The equation behind the relationship between Exposure and Shutter Speed is straightforward; by doubling or halving the shutter speed you are changing the exposure value by 1-stop. However, the introduction of digital cameras changed everything by no longer restricting how much we can change the shutter speed. Some cameras allow us to change the speed by half or even a third of a stop. Use the Shutter Speed Cheat Sheet to help you estimate and calculate your exposure.
Using the right shutter speed is vital in photographing moving objects. Look at the Shutter Speed Cheat Sheet to see how speed directly affects image sharpness.
The Cheat Sheet illustrates how a faster shutter speed means that less light reaches the camera sensor and a longer shutter speed means that more light reaches the sensor.
Wildlife photographers typically use a 1/2000th of a second shutter speed to ensure birds in flight are sharp. Ultimately, you can reduce the speed to 1/400th to give the bird a sharp body and blurry wings.
Shutter speed is crucial in fast-moving sports like football and soccer where a shutter speed between 1/500th and 1/1000th freezes the action to create crisp and sharp images.
Most streets are in constant movement with pedestrians and vehicles. That is why shutter speed is critical to produce the right exposure and to avoid soft or blurry images.

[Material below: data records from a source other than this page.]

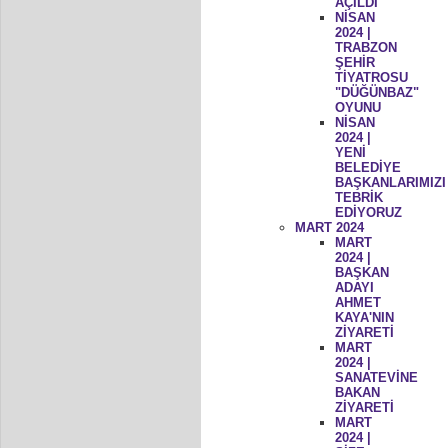
AÇILDI
NİSAN
2024 |
TRABZON
ŞEHİR
TİYATROSU
"DÜĞÜNBAZ"
OYUNU
NİSAN
2024 |
YENİ
BELEDİYE
BAŞKANLARIMIZI
TEBRİK
EDİYORUZ
MART 2024
MART
2024 |
BAŞKAN
ADAYI
AHMET
KAYA'NIN
ZİYARETİ
MART
2024 |
SANATEVİNE
BAKAN
ZİYARETİ
MART
2024 |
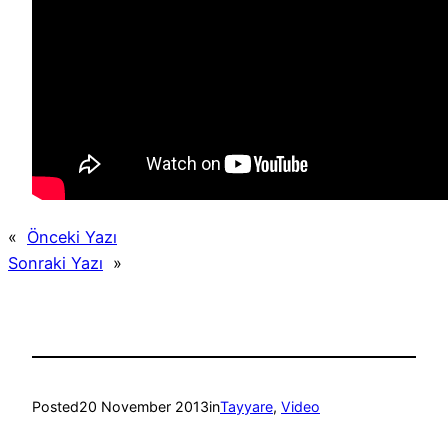
«
Önceki Yazı
Sonraki Yazı
»
Posted
20 November 2013
in
Tayyare
, 
Video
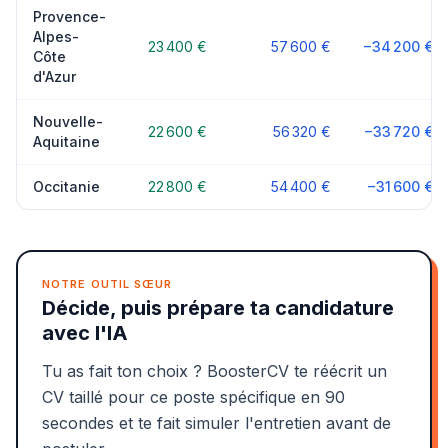
Provence-
Alpes-
23 400 €
57 600 €
−34 200 €
Côte
d'Azur
Nouvelle-
22 600 €
56 320 €
−33 720 €
Aquitaine
Occitanie
22 800 €
54 400 €
−31 600 €
NOTRE OUTIL SŒUR
Décide, puis prépare ta candidature
avec l'IA
Tu as fait ton choix ? BoosterCV te réécrit un
CV taillé pour ce poste spécifique en 90
secondes et te fait simuler l'entretien avant de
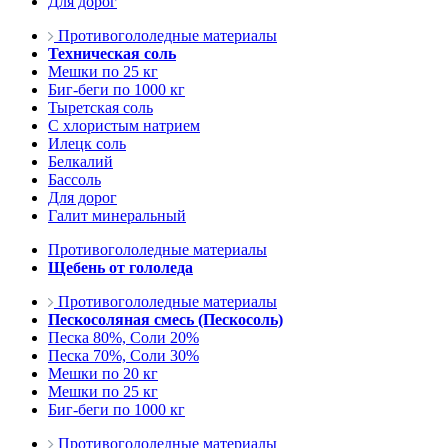
Для дорог
Противогололедные материалы
Техническая соль
Мешки по 25 кг
Биг-беги по 1000 кг
Тыретская соль
С хлористым натрием
Илецк соль
Белкалий
Бассоль
Для дорог
Галит минеральный
Противогололедные материалы
Щебень от гололеда
Противогололедные материалы
Пескосоляная смесь (Пескосоль)
Песка 80%, Соли 20%
Песка 70%, Соли 30%
Мешки по 20 кг
Мешки по 25 кг
Биг-беги по 1000 кг
Противогололедные материалы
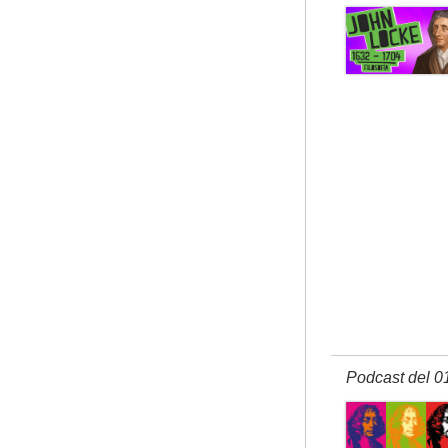
Podcast del 0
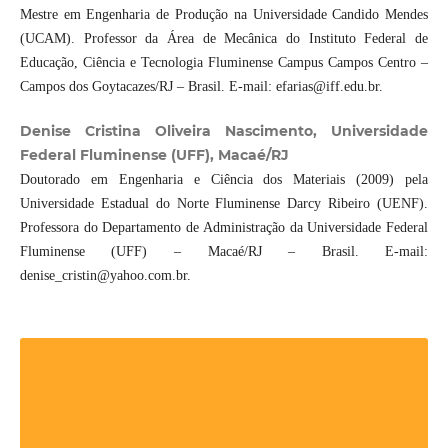
Mestre em Engenharia de Produção na Universidade Candido Mendes
(UCAM). Professor da Área de Mecânica do Instituto Federal de
Educação, Ciência e Tecnologia Fluminense Campus Campos Centro –
Campos dos Goytacazes/RJ – Brasil. E-mail: efarias@iff.edu.br.
Denise Cristina Oliveira Nascimento, Universidade
Federal Fluminense (UFF), Macaé/RJ
Doutorado em Engenharia e Ciência dos Materiais (2009) pela
Universidade Estadual do Norte Fluminense Darcy Ribeiro (UENF).
Professora do Departamento de Administração da Universidade Federal
Fluminense (UFF) – Macaé/RJ – Brasil. E-mail:
denise_cristin@yahoo.com.br.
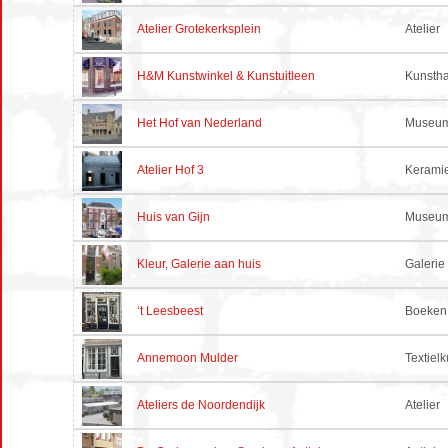
Atelier Grotekerksplein
Atelier
H&M Kunstwinkel & Kunstuitleen
Kunsth
Het Hof van Nederland
Museum
Atelier Hof 3
Kerami
Huis van Gijn
Museum
Kleur, Galerie aan huis
Galerie
‘t Leesbeest
Boeken
Annemoon Mulder
Textielk
Ateliers de Noordendijk
Atelier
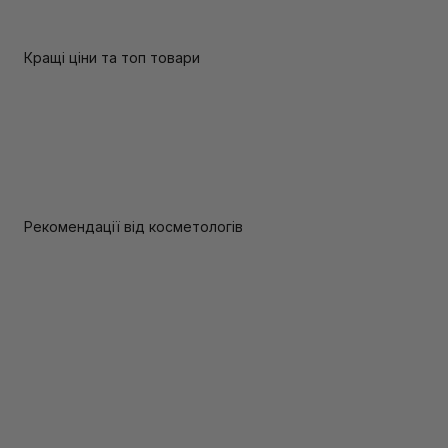
Кращі ціни та топ товари
Рекомендації від косметологів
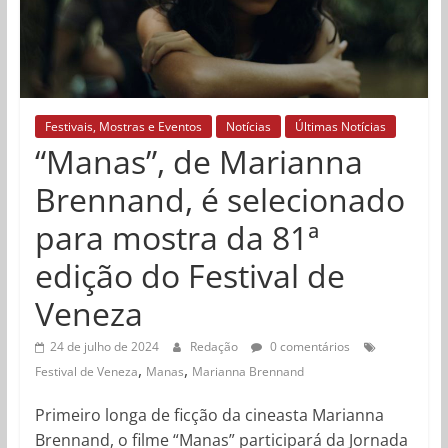
Festivais, Mostras e Eventos
Notícias
Últimas Notícias
“Manas”, de Marianna
Brennand, é selecionado
para mostra da 81ª
edição do Festival de
Veneza
24 de julho de 2024
Redação
0 comentários
,
,
Festival de Veneza
Manas
Marianna Brennand
Primeiro longa de ficção da cineasta Marianna
Brennand, o filme “Manas” participará da Jornada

Shutter speed varies across landscapes and techniques. When using a tripod, a slower shutter speed of 1/8th or ¼ of a second is acceptable. However, to avoid blurry images when shooting hand held, you need to use a faster shutter speed.
Panning is an artistic effect created when a slower shutter speed of 1/15th to 1/60th is used to track a moving object like a car. This causes the car to stay in focus while its surroundings are completely blurred.
Capturing fast-moving water with a longer shutter speed creates a visual effect of motion blur which does not exist in reality.
For slower moving water like ocean, lakes, and rivers you need to use a shutter speed slower than half a second to create dreamy landscapes and seascapes with silky, smooth water.
Capturing fireworks can be exceptionally difficult. A faster shutter speed yields a speck of light across a dark sky and a slower speed creates a blurry, overexposed image. Try using a 3-5 second shutter speed for optimal results.
Like fireworks, shooting the stars requires balance. A faster shutter speed produces tiny and dim stars, but a longer shutter speed (over 30 seconds) produces a trail effect. For the brightest and clearest stars, try a shutter speed between 15 and 25 seconds.
Take advantage of the earth spinning on its axis by opening the shutter speed long enough to capture the star trail. This is often done with a 15-minute (or longer) shutter speed (exposure time). However, you can create the same effect digitally by taking a series of photos (100+) with a 30 seconds exposure each. Later, blend the images together using editing software to create a gorgeous trail effect.